1975 Bagan earthquake
- UTC time: 1975-07-08 12:04:38
- ISC event: 725977
- USGS-ANSS: ComCat
- Local date: 8 July 1975
- Local time: 18:34:38
- Magnitude: 7.0 M_{w}
- Depth: 157 km (98 mi)
- Epicenter: 21°29′N 94°42′E﻿ / ﻿21.48°N 94.7°E
- Total damage: Ninety-four major temples extensively damaged
- Max. intensity: MMI VIII (Severe)
- Casualties: 2 dead 15 injured

= 1975 Bagan earthquake =

Earthquake in Myanmar

The 1975 Bagan earthquake occurred on July 8 at 6:34 pm local time (12:04 UTC) in Bagan, Myanmar. Many important stupas and temples were destroyed. The strongest intensity was felt in the towns of Nyaung-U, Pakokku, and Yesagyo, and in the Myaing townships on the confluence of the Ayeyawady River. Damage was also reported in Chauk and Natmauk townships. It had a magnitude of 7.0.

Art historians rank the archeological treasures of Bagan (formerly called Pagan) with the renowned temple complex at Angkor Wat or with the European artworks of Venice and Florence. The earthquake "irreparably damaged many of the great temples of Bagan, an artistic landmark of Asia and the center of the Burmese national culture." Burma's Director General of Archeology said the earthquake the worst in the last 900 years of recorded history.

The source of the earthquake is still controversial because of uncertainties in the depth information ranging from 84 to 157 km. Subduction and collision of the India Plate and the Burma plate is ongoing and this earthquake was on the interface of these two plates.

==Tectonic setting==
Myanmar lies at region where the Indian, Burma and Eurasian plates collide; with the Burma plate wedged between. The north-northeast motion of the Indian plate towards the Eurasian plate has resulted in the formation of two major plate boundaries along the Burma plate; the Sagaing Fault to the east, and a complex convergent boundary accommodating oblique subduction of the Indian plate beneath Myanmar. Subduction of the Indian plate occur along the Arakan Megathrust; the northern continuation of the Sunda Megathrust; capable of generating an earthquake greater than magnitude 8.0. The 8.5–8.8 Arakan earthquake of 1762 is believed to be a thrusting earthquake on the Arakan Megathrust.

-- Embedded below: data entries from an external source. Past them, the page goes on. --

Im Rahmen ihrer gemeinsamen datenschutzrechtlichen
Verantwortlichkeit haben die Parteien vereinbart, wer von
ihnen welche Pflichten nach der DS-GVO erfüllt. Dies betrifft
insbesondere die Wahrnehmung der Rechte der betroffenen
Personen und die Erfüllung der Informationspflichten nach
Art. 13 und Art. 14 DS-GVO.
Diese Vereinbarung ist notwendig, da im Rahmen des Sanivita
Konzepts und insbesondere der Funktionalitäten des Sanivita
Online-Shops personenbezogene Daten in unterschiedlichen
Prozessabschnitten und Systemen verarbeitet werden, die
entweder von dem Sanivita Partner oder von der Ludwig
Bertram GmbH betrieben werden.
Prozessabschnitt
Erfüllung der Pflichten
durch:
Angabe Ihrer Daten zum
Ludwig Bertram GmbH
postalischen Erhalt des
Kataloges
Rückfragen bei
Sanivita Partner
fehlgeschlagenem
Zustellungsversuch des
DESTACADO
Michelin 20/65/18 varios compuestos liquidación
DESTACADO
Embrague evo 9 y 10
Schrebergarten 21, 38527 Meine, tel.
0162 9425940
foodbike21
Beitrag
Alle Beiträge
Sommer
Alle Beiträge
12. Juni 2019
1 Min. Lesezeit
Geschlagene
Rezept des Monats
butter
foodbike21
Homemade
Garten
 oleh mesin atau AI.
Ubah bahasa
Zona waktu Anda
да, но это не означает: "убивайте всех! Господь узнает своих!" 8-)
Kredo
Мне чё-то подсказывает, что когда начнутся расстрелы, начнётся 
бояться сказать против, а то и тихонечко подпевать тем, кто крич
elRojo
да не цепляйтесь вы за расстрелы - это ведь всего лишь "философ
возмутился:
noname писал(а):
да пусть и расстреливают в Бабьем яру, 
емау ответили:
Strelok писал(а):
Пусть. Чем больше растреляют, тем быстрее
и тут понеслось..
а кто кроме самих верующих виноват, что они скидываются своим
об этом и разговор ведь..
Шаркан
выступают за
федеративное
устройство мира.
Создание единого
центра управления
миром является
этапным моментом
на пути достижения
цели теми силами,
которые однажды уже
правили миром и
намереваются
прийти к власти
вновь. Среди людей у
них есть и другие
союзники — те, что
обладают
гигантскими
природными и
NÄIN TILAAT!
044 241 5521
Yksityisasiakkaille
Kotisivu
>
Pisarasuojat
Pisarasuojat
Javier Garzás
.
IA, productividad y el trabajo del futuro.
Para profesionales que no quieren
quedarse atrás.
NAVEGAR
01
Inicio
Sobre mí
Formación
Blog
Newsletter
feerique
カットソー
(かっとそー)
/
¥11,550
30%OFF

Intermediate-depth intraslab earthquakes occur as a result of faulting within the subducting Indian plate beneath the Burma plate. These earthquakes have hypocenter depths that range from 60 km to greater than 200 km. Earthquakes including the 7.3 1988 Myanmar–India earthquake, as well as the April and August earthquakes of 2016 were associated with intermediate-depth intraslab activity. The 1988 earthquake is the largest known intermediate-depth event in Myanmar.

==Earthquake==
The earthquake occurred as a result of either reverse or normal faulting at an intermediate depth within the subducting Indian plate beneath the Burma plate. Faulting within the Indian plate at such depth are due to intraplate compression or extension acting on the slab, where faults accommodate the stresses. Earthquakes occurring within the Indian plate could be traced up to 200 km beneath the crust.